Morrison found a spot in the middle of the lot and pulled in headfirst so that the car faced the hospital entrance. I was ten metres away when he opened the door. I sped up my pace and closed the gap as he put one foot on the pavement. Morrison put down his other foot and got out of the car dragging his suit jacket along with him. His back was to me as he put the jacket on. His broad shoulders made it difficult, and he had to raise one arm high in the air to slide the jacket over his shoulders. His stance was wide, and just as his suit jacket slid on, my foot connected with his groin. Morrison had no time to scream because my arm was around his windpipe before he hit the ground. My right hand found my biceps, and my left hand went behind the big man's head. The rear naked choke was textbook; the kick to the balls left the cop defenceless, and it let me get in tight. His powerful frame surged against the choke for a few seconds, but the hold won quickly. Some people can fight a sloppy choke for as long as they can hold their breath, but a good choke doesn't attack the airway. The flesh and bone vise around Morrison's neck cut off circulation, not oxygen, and no one can hold out against a loss of blood to the brain for more than a few seconds. I kept the choke on for another fifteen seconds before letting it go in favour of a grip under the sagged shoulders of the big cop. I backed into the car first and pulled Morrison into the driver's seat.

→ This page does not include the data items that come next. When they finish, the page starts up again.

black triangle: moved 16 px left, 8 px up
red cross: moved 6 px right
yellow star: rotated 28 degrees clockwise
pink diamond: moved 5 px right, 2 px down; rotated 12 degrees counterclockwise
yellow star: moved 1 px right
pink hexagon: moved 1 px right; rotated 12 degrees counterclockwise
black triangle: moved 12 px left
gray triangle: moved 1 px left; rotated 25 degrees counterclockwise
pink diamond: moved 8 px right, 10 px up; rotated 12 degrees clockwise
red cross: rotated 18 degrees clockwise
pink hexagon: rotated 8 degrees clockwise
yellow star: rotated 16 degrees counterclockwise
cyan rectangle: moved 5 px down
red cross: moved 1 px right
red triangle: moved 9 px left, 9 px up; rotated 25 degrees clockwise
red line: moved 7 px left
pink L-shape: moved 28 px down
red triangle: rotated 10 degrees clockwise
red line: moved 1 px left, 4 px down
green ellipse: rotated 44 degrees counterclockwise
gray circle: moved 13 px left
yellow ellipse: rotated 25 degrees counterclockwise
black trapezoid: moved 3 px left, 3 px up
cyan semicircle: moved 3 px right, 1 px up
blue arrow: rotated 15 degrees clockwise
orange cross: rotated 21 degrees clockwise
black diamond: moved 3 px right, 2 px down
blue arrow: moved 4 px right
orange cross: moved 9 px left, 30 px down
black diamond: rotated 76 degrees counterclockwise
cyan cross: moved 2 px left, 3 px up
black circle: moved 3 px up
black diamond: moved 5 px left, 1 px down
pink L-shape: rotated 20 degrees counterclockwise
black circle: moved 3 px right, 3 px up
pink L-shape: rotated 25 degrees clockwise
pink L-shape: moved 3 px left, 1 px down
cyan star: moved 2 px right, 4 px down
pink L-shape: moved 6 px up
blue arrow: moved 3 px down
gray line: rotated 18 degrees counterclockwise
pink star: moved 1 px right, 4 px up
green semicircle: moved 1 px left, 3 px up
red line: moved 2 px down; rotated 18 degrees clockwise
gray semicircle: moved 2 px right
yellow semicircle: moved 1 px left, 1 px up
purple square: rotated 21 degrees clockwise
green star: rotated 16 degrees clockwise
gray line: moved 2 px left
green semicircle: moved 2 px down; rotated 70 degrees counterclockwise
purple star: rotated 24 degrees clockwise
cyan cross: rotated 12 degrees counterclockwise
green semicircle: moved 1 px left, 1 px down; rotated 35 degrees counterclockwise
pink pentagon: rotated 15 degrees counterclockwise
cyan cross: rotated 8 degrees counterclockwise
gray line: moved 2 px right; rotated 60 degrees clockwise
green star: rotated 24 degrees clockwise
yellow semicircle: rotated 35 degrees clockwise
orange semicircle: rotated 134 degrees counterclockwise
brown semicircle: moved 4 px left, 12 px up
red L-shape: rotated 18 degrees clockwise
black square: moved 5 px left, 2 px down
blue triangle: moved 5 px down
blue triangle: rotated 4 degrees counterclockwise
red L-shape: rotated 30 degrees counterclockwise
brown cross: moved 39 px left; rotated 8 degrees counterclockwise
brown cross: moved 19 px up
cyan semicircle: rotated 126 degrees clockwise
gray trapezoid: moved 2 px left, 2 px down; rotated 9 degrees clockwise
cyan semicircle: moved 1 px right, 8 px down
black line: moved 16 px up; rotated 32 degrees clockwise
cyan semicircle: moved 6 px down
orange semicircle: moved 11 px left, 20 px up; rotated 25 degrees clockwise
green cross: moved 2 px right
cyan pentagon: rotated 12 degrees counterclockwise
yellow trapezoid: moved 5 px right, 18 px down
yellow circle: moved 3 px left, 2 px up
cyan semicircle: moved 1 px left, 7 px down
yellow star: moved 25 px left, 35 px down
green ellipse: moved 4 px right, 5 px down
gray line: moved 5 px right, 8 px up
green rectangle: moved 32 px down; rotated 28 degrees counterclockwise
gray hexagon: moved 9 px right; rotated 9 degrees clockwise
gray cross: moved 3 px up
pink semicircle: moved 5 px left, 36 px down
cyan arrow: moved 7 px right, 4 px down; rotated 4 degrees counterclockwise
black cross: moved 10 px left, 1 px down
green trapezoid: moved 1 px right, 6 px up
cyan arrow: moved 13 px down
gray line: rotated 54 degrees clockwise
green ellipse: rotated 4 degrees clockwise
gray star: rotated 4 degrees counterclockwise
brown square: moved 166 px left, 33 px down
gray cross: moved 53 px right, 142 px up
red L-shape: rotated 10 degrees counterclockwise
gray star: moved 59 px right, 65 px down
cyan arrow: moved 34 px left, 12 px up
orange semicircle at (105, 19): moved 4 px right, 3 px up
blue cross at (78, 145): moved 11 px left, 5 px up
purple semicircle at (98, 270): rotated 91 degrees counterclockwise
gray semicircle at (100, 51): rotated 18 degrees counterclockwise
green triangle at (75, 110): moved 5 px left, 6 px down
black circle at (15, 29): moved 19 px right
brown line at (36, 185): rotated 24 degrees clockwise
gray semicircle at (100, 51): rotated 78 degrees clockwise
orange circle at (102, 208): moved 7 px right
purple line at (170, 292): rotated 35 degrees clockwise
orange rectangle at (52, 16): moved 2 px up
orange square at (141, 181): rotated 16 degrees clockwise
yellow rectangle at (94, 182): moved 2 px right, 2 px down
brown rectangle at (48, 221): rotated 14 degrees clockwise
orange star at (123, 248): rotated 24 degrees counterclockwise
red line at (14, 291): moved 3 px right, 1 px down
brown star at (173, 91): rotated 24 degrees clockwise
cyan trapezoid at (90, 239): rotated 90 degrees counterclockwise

It took under two minutes to tape Morrison into the car. He was straight up in the seat, duct taped to the headrest. The tape covered his forehead and eyebrows; another section of tape secured his throat to the seat as well. Both of the cop's hands were attached to the steering wheel at ten and two. I turned out all of Morrison's pockets and put his phone, wallet, and gun on the dashboard in front of me; then I drank the Nestea and checked the lot. No one else had shown up, and no one had left the hospital. The lot was quiet; the only interruption came from the cell phone. Morrison's phone was on vibrate, and it marched across the dashboard like an angry bee buzzing in an out-of-control fit. The phone call was expected; I figured the first response cops were waiting for Morrison to show up and take control of the situation. He was late to the party, and someone wanted to know why. I took one last swig of iced tea and dumped the rest into Morrison's lap. He came to slowly at first, then all at once. His eyes went wild, and he strained against the tape. I let him pull and yell for a minute, then I let him feel his gun against his neck.
“You! What the fuck are you doing? I'll get you for this. I'm gonna lock you up and fucking eat the key. Hey, what are you doing?”
I put two pieces of tape over his mouth and nose and watched him struggle. He pulled so hard at his bonds that the steering wheel started to creak.
I pulled the tape off with one quick motion and heard a huge gasp of air.
“That Maori medicine is no fun, eh, Detective Sergeant?”
“I'm a cop,” was all he could get out.
“And here I thought you were a fisherman looking for the big catch. Or was that all bullshit? You just let me think I was supposed to be working for you while you tipped off your boss. Way I figure it, you were the only one who knew who I was. You don't even really know that, but you got ideas about me that aren't far off. So you tip off the Russians, and you earn yourself a bonus giving me up.”